Die Therapie besteht typischerweise aus einer Kombination aus intravenöser Magnesiumgabe und gleichzeitiger Sauerstoffinhalation. Die Anwendungen erfolgen in Serien über mehrere Wochen bis Monate, da eine nachhaltige Verbesserung der Mikrozirkulation Zeit benötigt. Die Effekte sind häufig kumulativ. Während einige Patientinnen und Patienten bereits früh eine Verbesserung der Symptome berichten, zeigen sich bei anderen Veränderungen erst im Verlauf mehrerer Anwendungen. Besonders bei chronischen Erkrankungen ist eine wiederholte Behandlung notwendig, um stabile Effekte zu erzielen.
Die Magnesium-Sauerstoff-Therapie basiert auf fundierten physiologischen Erkenntnissen zur Regulation der Mikrozirkulation und zur Rolle von Magnesium in der Gefäßfunktion. Allerdings ist zu beachten, dass große randomisierte kontrollierte Studien im Kontext von Long COVID und ME/CFS bislang weitgehend fehlen. Gleichzeitig gibt es Hinweise aus anderen Studien, dass Magnesium die Sauerstoffversorgung und entzündliche Parameter bei COVID-19 positiv beeinflussen kann, beispielsweise durch Verbesserung der Sauerstoffsättigung und Reduktion von Entzündungsmarkern wie TNF-α. Die klinische Anwendung der Magnesium-Sauerstoff-Therapie basiert daher derzeit auf einer Kombination aus physiologischer Plausibilität, langjähriger Erfahrung und kleineren Studien bzw. Beobachtungen.

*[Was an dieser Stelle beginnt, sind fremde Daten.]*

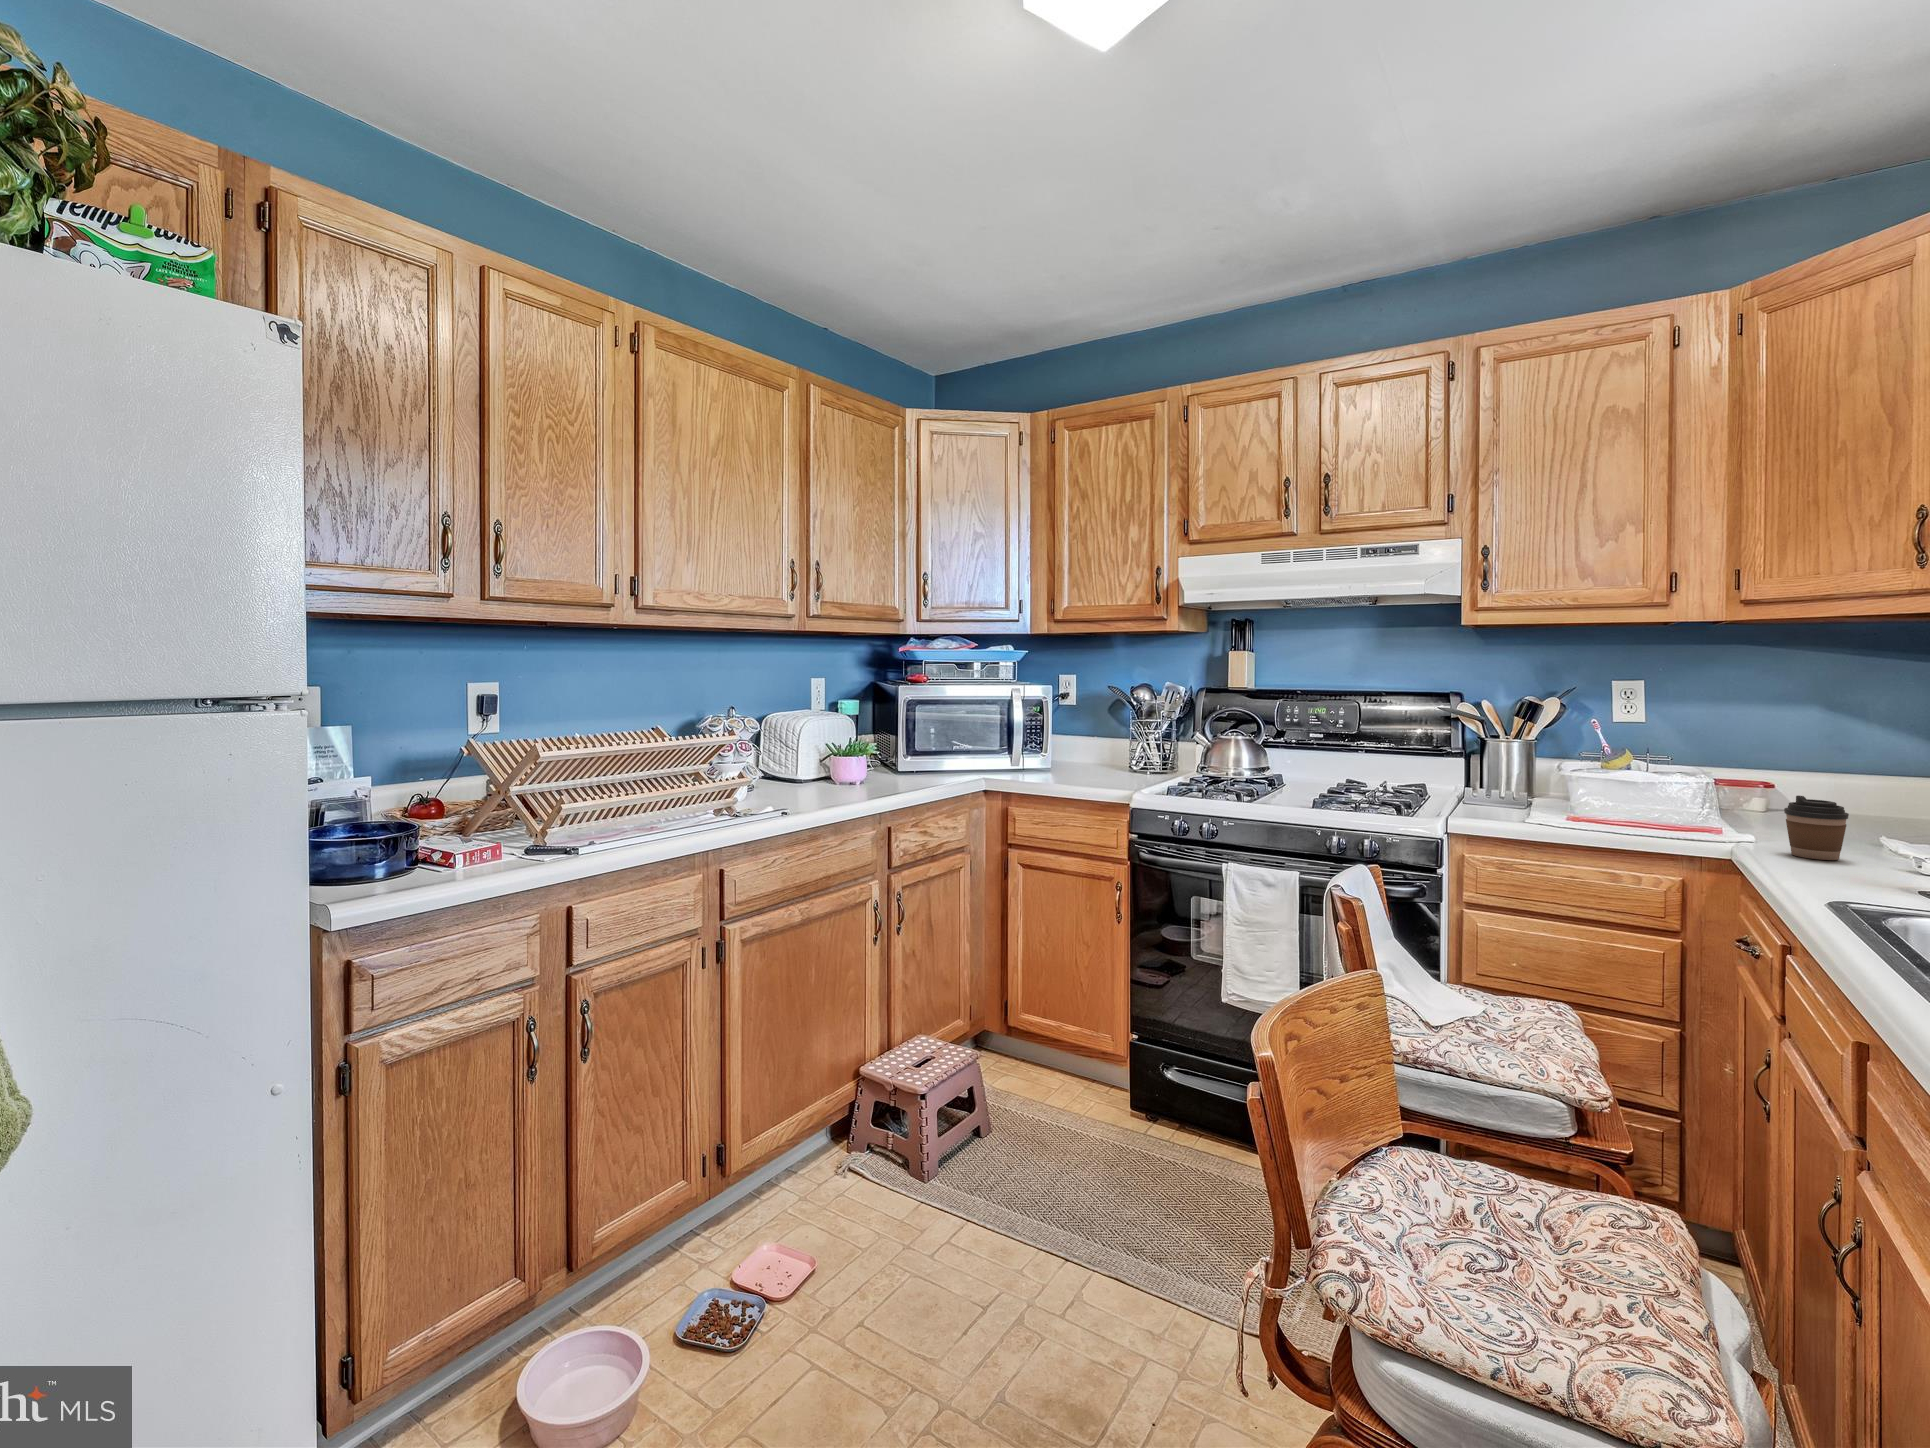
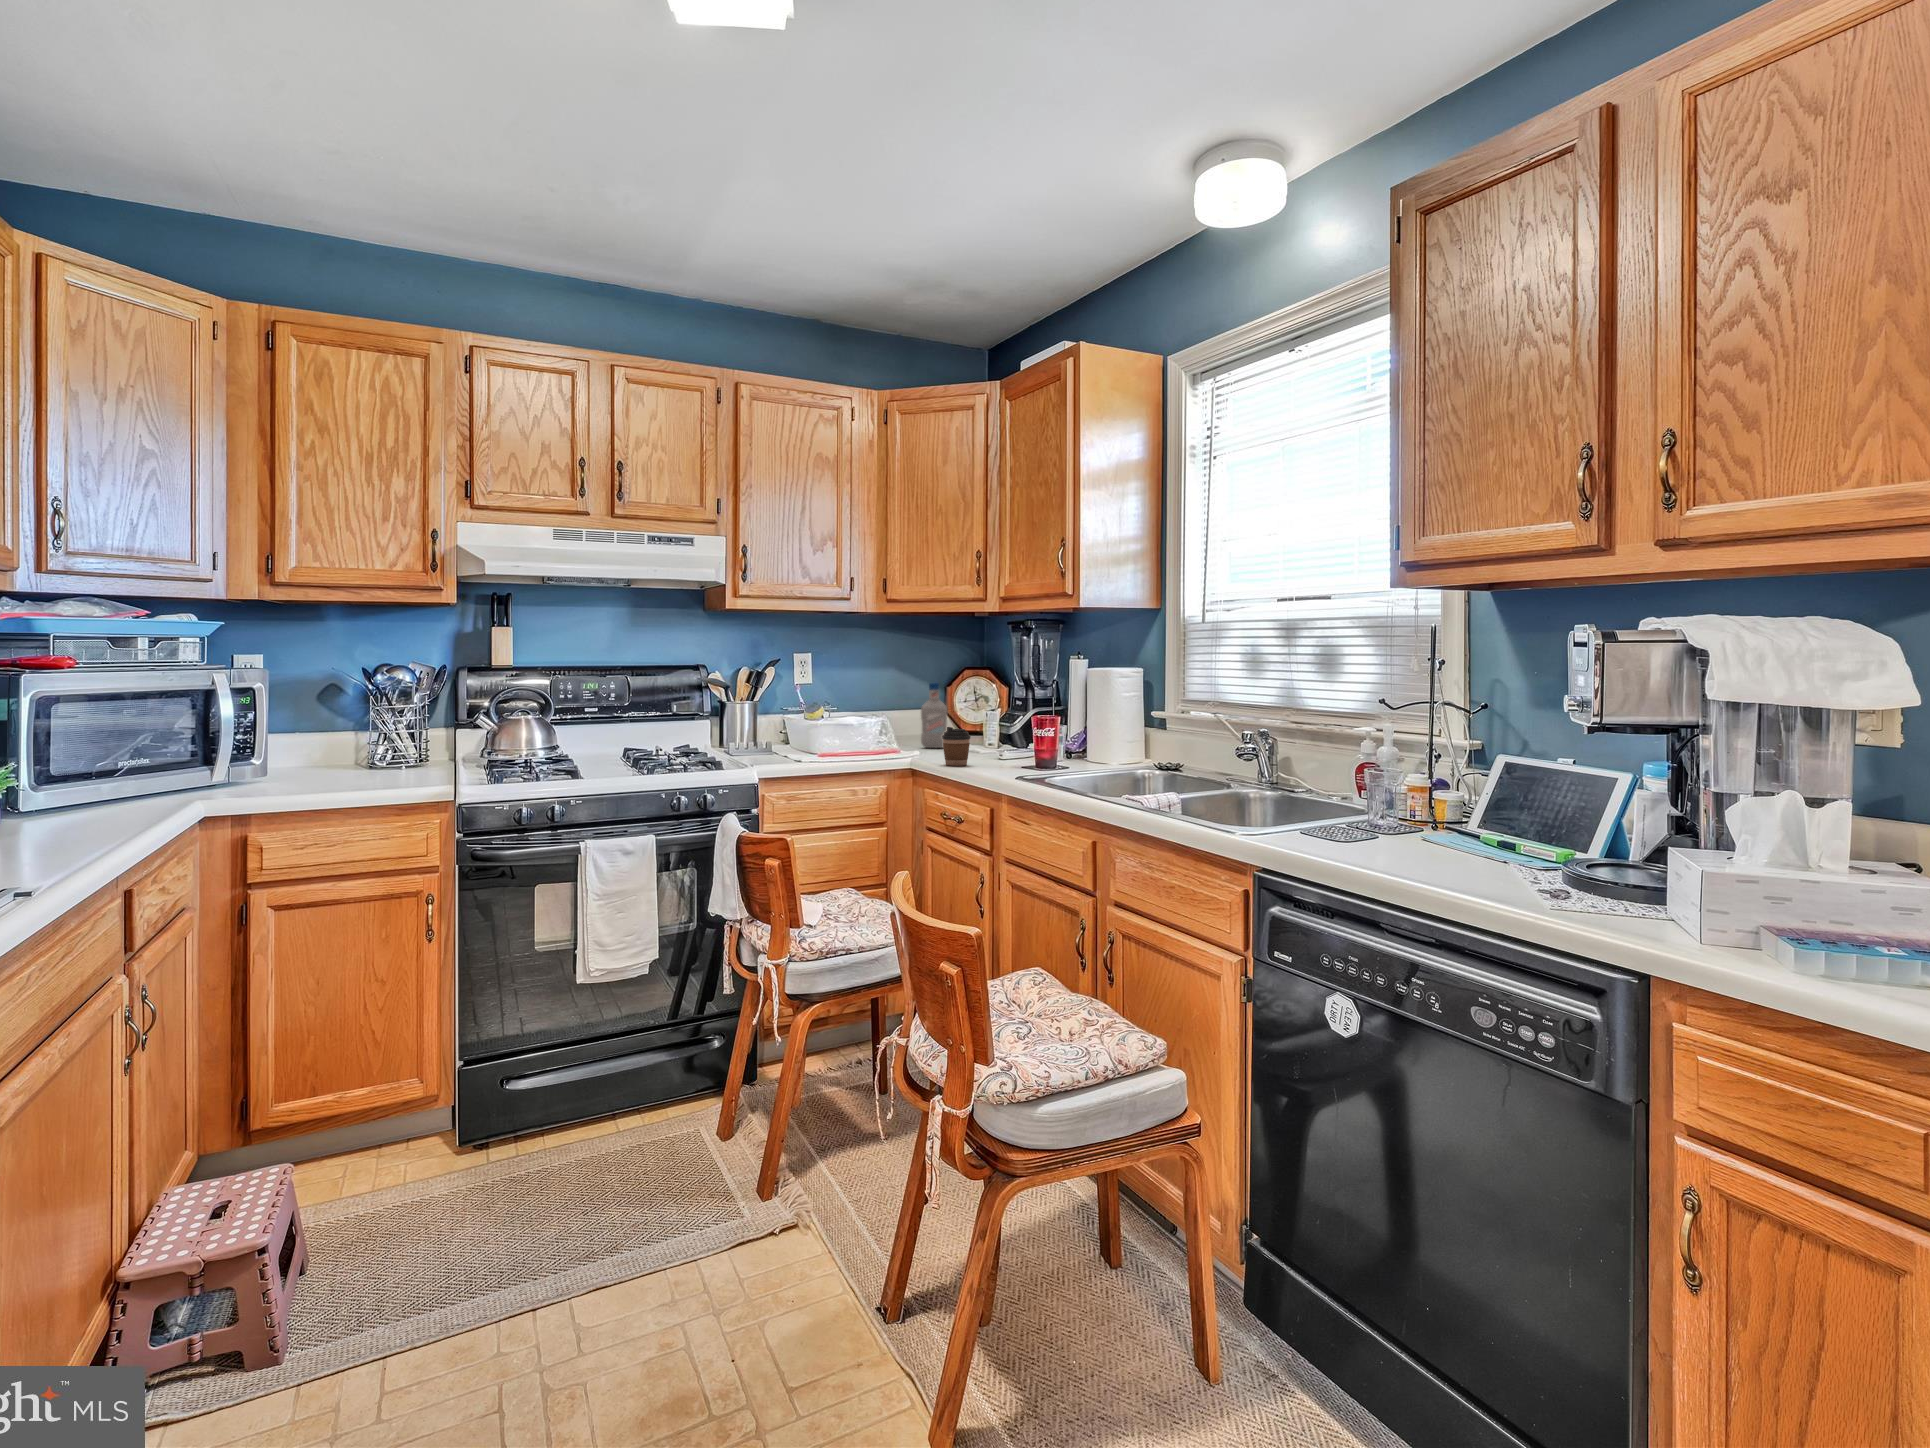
bottle: none [1831,721,1894,825] -> present [921,683,947,748]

Die Magnesium-Sauerstoff-Therapie nach Leniger-Follert stellt einen systemischen Therapieansatz dar, der gezielt an einer zentralen pathophysiologischen Schnittstelle ansetzt: der gestörten Mikrozirkulation und daraus resultierenden Gewebehypoxie. Durch die Kombination aus Gefäßerweiterung und erhöhter Sauerstoffzufuhr kann sie die Energieproduktion auf zellulärer Ebene verbessern und gleichzeitig entzündliche Prozesse modulieren. Gerade im Kontext von Long COVID, ME/CFS und MCAS, bei denen eine komplexe Interaktion aus Durchblutungsstörung, mitochondrialer Dysfunktion und Immunaktivierung vorliegt, bietet dieser Ansatz ein konsistentes und integratives Wirkmodell. Gleichzeitig bleibt die wissenschaftliche Evidenz begrenzt, sodass die Therapie derzeit als ergänzende, individuell zu prüfende Behandlungsoption eingeordnet werden sollte.